Exploring the role of redundant RFamide neuropeptide pathways during sleep in Caenorhabditis elegans

Abstract

RFamide neuropeptide signaling is required for sleep in vertebrates and invertebrates, suggesting an ancient evolutionary role during sleep regulation. In fruit flies and zebrafish, a single RFamide gene encodes neuropeptides that signal through one or possibly two receptors to regulate sleep. In contrast, the genetically tractable nematode, Caenorhabditis elegans, possesses >30 FMRFamide‐related peptide genes (flp), multiple of which have been shown to be either required for sleep or capable of inducing sleep when overexpressed. Moreover, their genome codes for >15 FMRFamide peptide receptors (frpr). We sought to explore the function of these pathways during sleep by measuring total sleep in single, double and triple mutants of flp and frpr genes. During these analyses, we found that two neuropeptide genes, flp‐3 and flp‐33, are required for sleep and likely function redundantly. Also, when either the flp‐3 or flp‐33 gene is overexpressed, a strong inhibition of movement, reminiscent of sleep, occurs. Additionally, we identified a redundant sleep role for the related GPCR‐encoding genes frpr‐4, frpr‐6, and frpr‐16 and a unique role for the highly similar frpr‐11 and frpr‐12 genes. We are currently assessing peptide‐receptor interactions using in vitro cell culture systems and testing for genetic interactions of the FLP‐33 pathways in vivo. Our work demonstrates an expansive network of RFamide signaling during sleep in C. elegans. Our work identifies novel mechanisms for sleep regulation in C. elegans. It remains unclear why such a diverse collection of pathways evolved in this simple organism but not in more complex animals like vertebrates.

● ● ● ● ●

## Problems to work on
- A) Translate this sentence from the abstract into Spanish: "Moreover, their genome codes for >15 FMRFamide peptide receptors (frpr)."
- B) According to the abstract, which two neuropeptide genes are required for sleep in C. elegans?
- C) Decide whether each statement agrees with the abstract, and quote the words that settle it.
(i) In fruit flies and zebrafish, a single RFamide gene encodes the neuropeptides that regulate sleep.
(ii) Overexpressing the flp‐3 gene increases movement.
(iii) The abstract explains why so many RFamide pathways evolved in C. elegans.

Collected data:
● ● ● ● ●

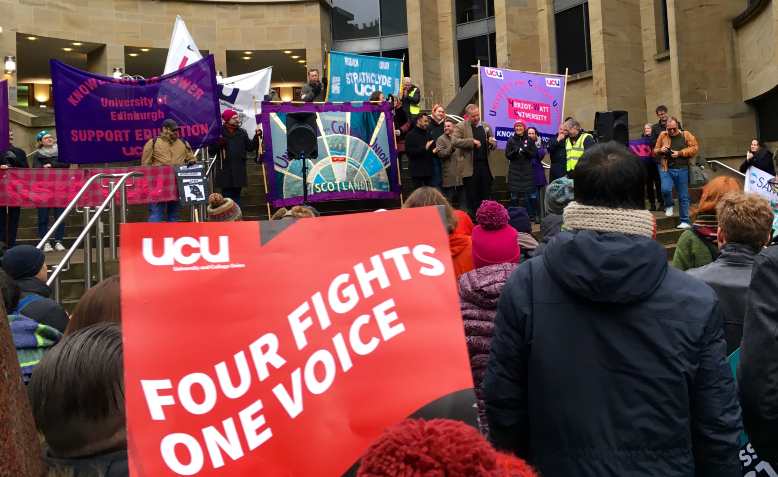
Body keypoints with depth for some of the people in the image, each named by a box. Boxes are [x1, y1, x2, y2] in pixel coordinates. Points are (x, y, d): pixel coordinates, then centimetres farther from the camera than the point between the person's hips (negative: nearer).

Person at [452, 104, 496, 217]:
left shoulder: (485, 126, 15)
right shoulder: (460, 127, 0)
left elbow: (493, 144, 23)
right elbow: (454, 141, -16)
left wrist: (492, 142, -1)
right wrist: (472, 141, -18)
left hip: (485, 165, 5)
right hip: (470, 168, -5)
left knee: (486, 197, 8)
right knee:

● ● ● ● ●

## Solutions to the problems
- A) Además, su genoma codifica más de 15 receptores de péptidos FMRFamida (frpr).

- B) flp‐3 and flp‐33

- C)
(i) Yes: "In fruit flies and zebrafish, a single RFamide gene encodes neuropeptides that signal through one or possibly two receptors to regulate sleep."
(ii) No: "when either the flp‐3 or flp‐33 gene is overexpressed, a strong inhibition of movement, reminiscent of sleep, occurs."
(iii) No: "It remains unclear why such a diverse collection of pathways evolved in this simple organism but not in more complex animals like vertebrates."